The international Jewish organization urged Jewish institutions globally to hold memorial services and events and for schools to hold special classes to explain the murders to their students.
Communities affiliated with the WJC were asked to display home-pages devoid of any content except for the names of the victims this Thursday at ten twenty five in the evening, the time at which the boys were kidnapped.
“We wish to show a unified stand of World Jewry in reaction to this heinous crime, and to lend our support to the families and friends of the three boys,” WJC CEO Robert Singer stated.
The European Jewish Congress, a WJC affiliate, likewise called a change in the status quo, demanding that the European Union “immediately cease all support, funding and political contact of and with the new government of the Palestinian Authority until it suspends the agreement with Hamas.”
“Neither the cause of Middle East peace nor the protection of young lives are served by this perpetual apology for Islamist fundamentalism, terror and extremism which threatens not only Israel, but the whole of the Middle East region and indeed, the continent of Europe itself,” EJC President Dr. Moshe Kantor said.
According to Michael Schudrich, the Chief Rabbi of Poland, in his country there is “an additional responsibility to remember, mourn and warn the world concerning the execution of Jews. We have lost too many Jews to hatred.”
“Enough,” he declared, stating that “no person with any sense of morality can permit the world to return to normal until the world will not accept the murder of Jews as normal.”
The National Council of Young Israel, a modern orthodox body, issued a similar call, demanding that the United States cease sending aid to the Palestinian Authority “until they end their contemptible practice of naming streets after terrorists and promoting as heroes those who murder Jews.”
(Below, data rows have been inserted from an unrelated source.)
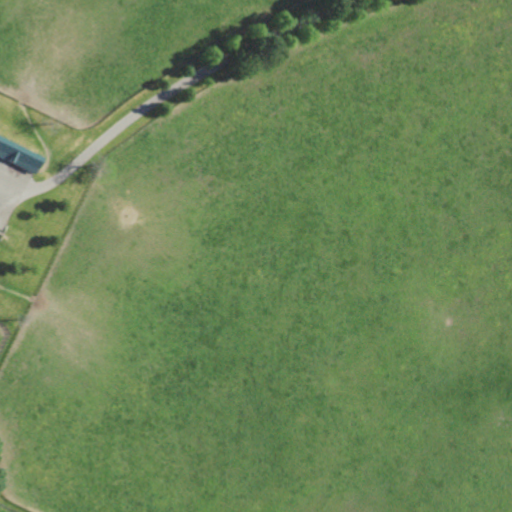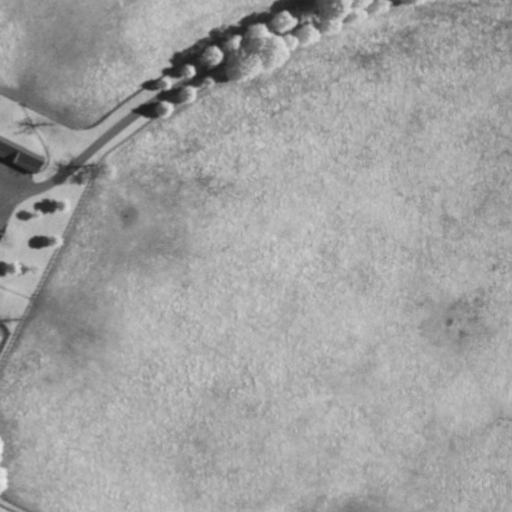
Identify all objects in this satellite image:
road: (183, 86)
building: (19, 154)
building: (19, 154)
silo: (454, 248)
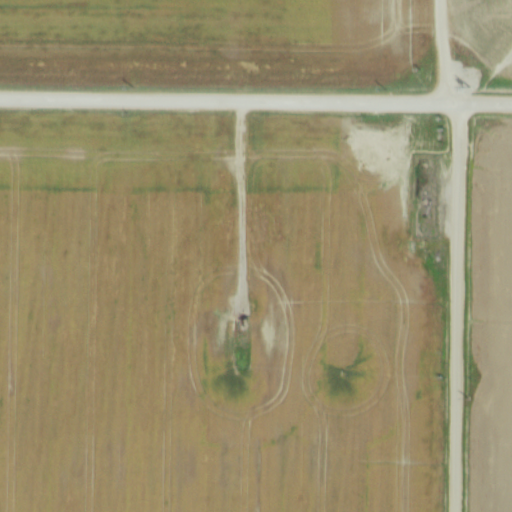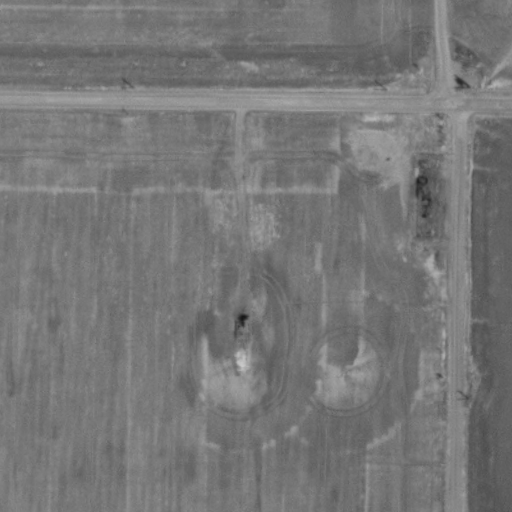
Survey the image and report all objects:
road: (442, 51)
road: (256, 99)
road: (459, 307)
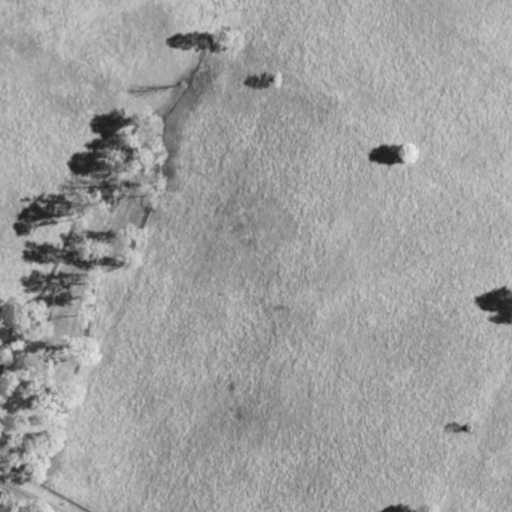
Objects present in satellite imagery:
road: (27, 497)
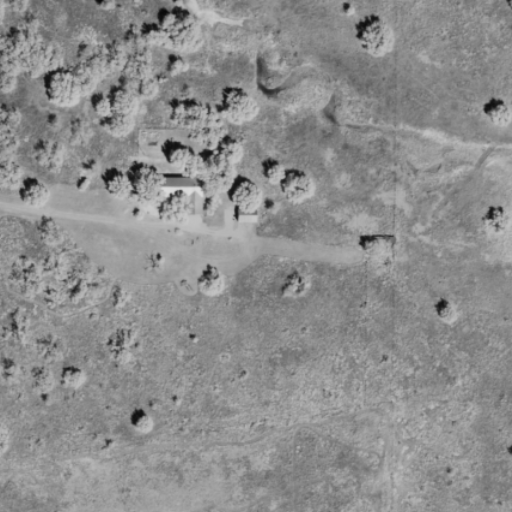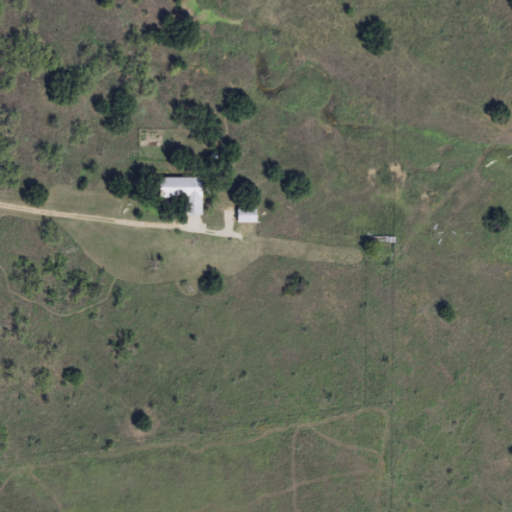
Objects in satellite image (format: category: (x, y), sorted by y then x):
building: (179, 201)
road: (67, 209)
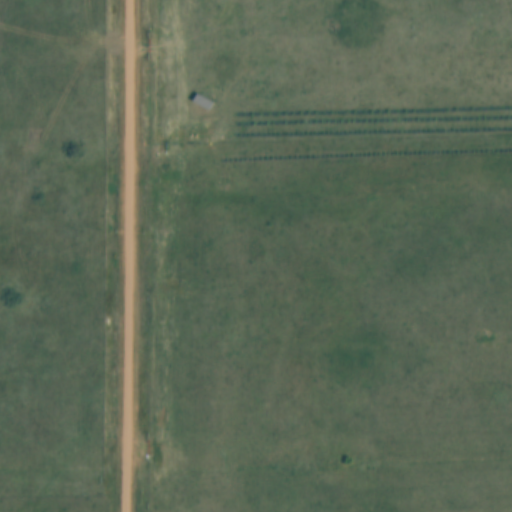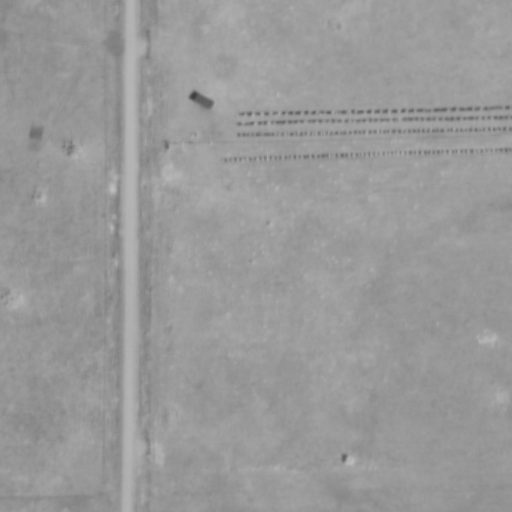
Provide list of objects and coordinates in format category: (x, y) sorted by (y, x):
road: (127, 256)
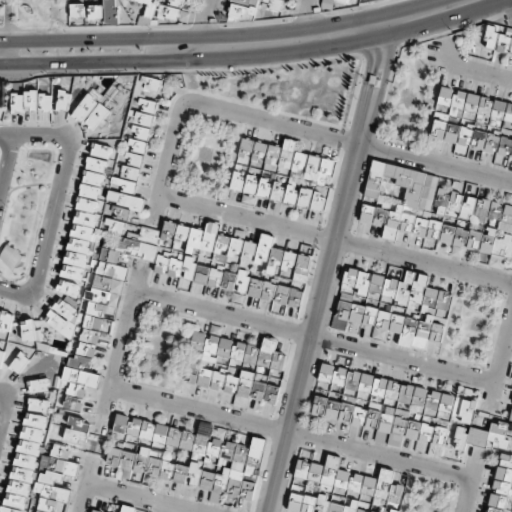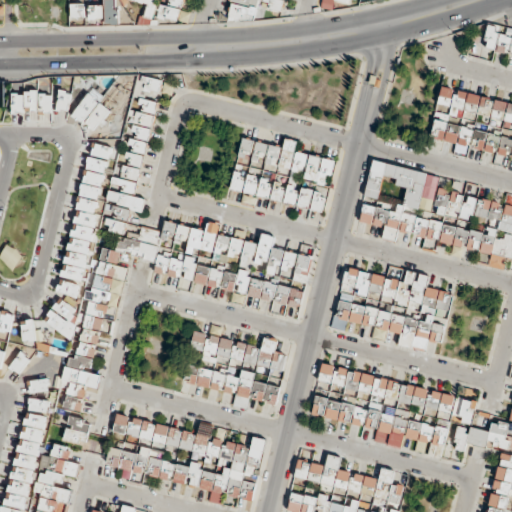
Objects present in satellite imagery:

“The world needs to recognize, as it often fails to do, the nature of the enemies that are arrayed against Israel and the level of inhumanity of which they are capable. We join in the call for swift and resolute punishment for the perpetrators of this atrocity, and call upon world leaders to continue to affirm that such heinous tactics have no place in the civilized world,” the Orthodox Union and the Rabbinical Council of America, two other modern orthodox groups, said in a statement.
The Zionist Organization of America, a right wing group, also joined the call for financial sanctions against the PA.
ZOA National President Morton Klein also condemned Palestinian Authority President Abbas for criticizing Israel’s crackdown on Hamas and door to door searches carried out in order to find the teens.
“This is what any self-respecting country does when its citizens are victims of terrorism,” he explained. “When the Boston Marathon was bombed by radical Muslim terrorists, the Boston police locked down half the city and conducted house-to-house searches until they located the perpetrators. Why would or should Israel do any less?”
The ZOA also critiqued President Barack Obama, stating that “in 18 days, he uttered no criticism or condemnation of the kidnapping of the three youths, one of whom is an American citizen; he merely expressed concern.”
The Conference of European Rabbis, the Anti-Defamation League, Israeli American Council, the  Union for Reform Judaism, the Board of Deputies of British Jews, the American Jewish joint Distribution Committee and the Conference of European Rabbis, among other groups, also expressed their sadness over the deaths and solidarity with the families and the state of Israel.
"We feel a great anger towards those who have committed or allowed  these acts," the CRIF, A French Jewish umbrella organization, said in a statement. "They have the blood of children on their hands. They will all have to answer for their crimes and their barbarism."